# Data and model description

There are several datasets and models that are used throughout. First, let me explain the naming convention. As mentioned in the introduction, there are several datasets:

- `core_hate_corpus`: this refers to the article and tweets generated by the hate speech network of users, as provided by Melvyn. It is a combination of the Dailystormer articles and the tweets from users who share these articles.
- `core_tweets_hs_keyword`: This refers data collected using the known hate speech keywords provided by HateBase. The keywords can be found in `hatespeech_core/data/search_streaming/refined_hs_keywords`
- `core_combined_corpus`: This refers to a combination of data collected around specific themes, including the 2016 US Presidential elections, the 2017 Manchester bomber, and other major social events that took place throughout 2016 to 2017.
- Unfiltered: this refers to tweets collected without keywords. It represents *unbiased* data

My reasoning is that in order to model the use of code words, we need to build models that reflect words under their normal usage, and under their potential hate speech usage. This is why we have the Unfiltered and the other datasets. As an example, in the general Twitter stream the word `animals` would most likely be used for its actual meaning, but if we were to check the tweets of users who are in hate speech communities, then `animals` might take on its hate speech meaning which describes people of *"lower class"*.

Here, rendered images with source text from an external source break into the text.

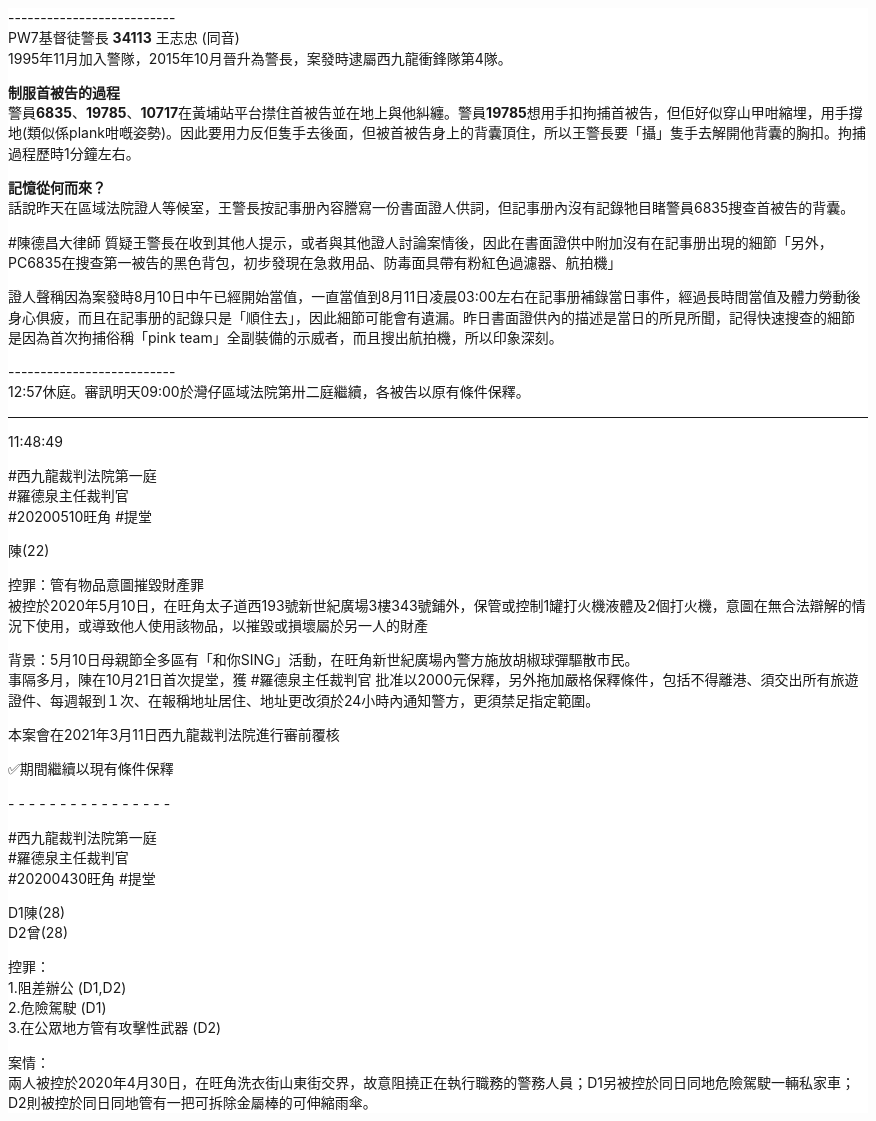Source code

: \--------------------------  
PW7基督徒警長 **34113** 王志忠 (同音)  
1995年11月加入警隊，2015年10月晉升為警長，案發時逮屬西九龍衝鋒隊第4隊。  
  
**制服首被告的過程**  
警員**6835**、**19785**、**10717**在黃埔站平台㩒住首被告並在地上與他糾纏。警員**19785**想用手扣拘捕首被告，但佢好似穿山甲咁縮埋，用手撐地(類似係plank咁嘅姿勢)。因此要用力反佢隻手去後面，但被首被告身上的背囊頂住，所以王警長要「攝」隻手去解開他背囊的胸扣。拘捕過程歷時1分鐘左右。  
  
  
**記憶從何而來？**  
話說昨天在區域法院證人等候室，王警長按記事册內容謄寫一份書面證人供詞，但記事册內沒有記錄牠目睹警員6835搜查首被告的背囊。  
  
\#陳德昌大律師 質疑王警長在收到其他人提示，或者與其他證人討論案情後，因此在書面證供中附加沒有在記事册出現的細節「另外，PC6835在搜查第一被告的黑色背包，初步發現在急救用品、防毒面具帶有粉紅色過濾器、航拍機」  
  
證人聲稱因為案發時8月10日中午已經開始當值，一直當值到8月11日凌晨03:00左右在記事册補錄當日事件，經過長時間當值及體力勞動後身心俱疲，而且在記事册的記錄只是「順住去」，因此細節可能會有遺漏。昨日書面證供內的描述是當日的所見所聞，記得快速搜查的細節是因為首次拘捕俗稱「pink team」全副裝備的示威者，而且搜出航拍機，所以印象深刻。  
  
\--------------------------  
12:57休庭。審訊明天09:00於灣仔區域法院第卅二庭繼續，各被告以原有條件保釋。

---
      
11:48:49



\#西九龍裁判法院第一庭  
\#羅德泉主任裁判官  
\#20200510旺角 \#提堂  
  
陳(22)  
  
控罪：管有物品意圖摧毀財產罪  
被控於2020年5月10日，在旺角太子道西193號新世紀廣場3樓343號鋪外，保管或控制1罐打火機液體及2個打火機，意圖在無合法辯解的情況下使用，或導致他人使用該物品，以摧毀或損壞屬於另一人的財產  
  
背景：5月10日母親節全多區有「和你SING」活動，在旺角新世紀廣場內警方施放胡椒球彈驅散市民。  
事隔多月，陳在10月21日首次提堂，獲 \#羅德泉主任裁判官 批准以2000元保釋，另外拖加嚴格保釋條件，包括不得離港、須交出所有旅遊證件、每週報到１次、在報稱地址居住、地址更改須於24小時內通知警方，更須禁足指定範圍。  
  
本案會在2021年3月11日西九龍裁判法院進行審前覆核  
  
✅期間繼續以現有條件保釋  
  
\- - - - - - - - - - - - - - - -  
  
\#西九龍裁判法院第一庭  
\#羅德泉主任裁判官  
\#20200430旺角 \#提堂  
  
D1陳(28)  
D2曾(28)  
  
控罪：  
1.阻差辦公 (D1,D2)  
2.危險駕駛 (D1)  
3.在公眾地方管有攻擊性武器 (D2)  
  
案情：  
兩人被控於2020年4月30日，在旺角洗衣街山東街交界，故意阻撓正在執行職務的警務人員；D1另被控於同日同地危險駕駛一輛私家車；D2則被控於同日同地管有一把可拆除金屬棒的可伸縮雨傘。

To rebuild this work, you only need to collect data using the keywords I have provided, and collect a separate data set without the use of any keywords. This is the data that is non unique. However, it is necessary to download the Dailystormer and the hate speech user network tweets as it is not easy to obtain a dataset that is specific to hatespeech.

I'll add them here for convinience:

- [Website article datasets](https://www.dropbox.com/s/lcg2j3zx2kuz2re/dailystormer_archive.20170901.gz?dl=0)
- [User Tweets datasets](https://www.dropbox.com/s/96mcbq260mgo1gs/melvyn_hs_users.20170901.gz?dl=0)



## Neural Embedding models

There are two types of models in use, tradition word vector models (built with fasttext) and syntactic dependecy models (built with dependency2vec). The word embedding models reflect word collocation or word relatedness. The dependency2vec models reflect word similarity or word behaviour. You can check out the slides in the `docs` folder for a more visual explanation.

I trained word embedding and dependency2vec models for BOTH the unfiltered and the hate speech corpus. I have included all the embedding models that I trained, the notebook `03_codeword_selection` shows how they can be loaded and used.

In terms of training new models, the module `neural_embeddings` takes care of that, more specifically, it is under the functions `train_word_embeddings` and `train_dep2vec_model`.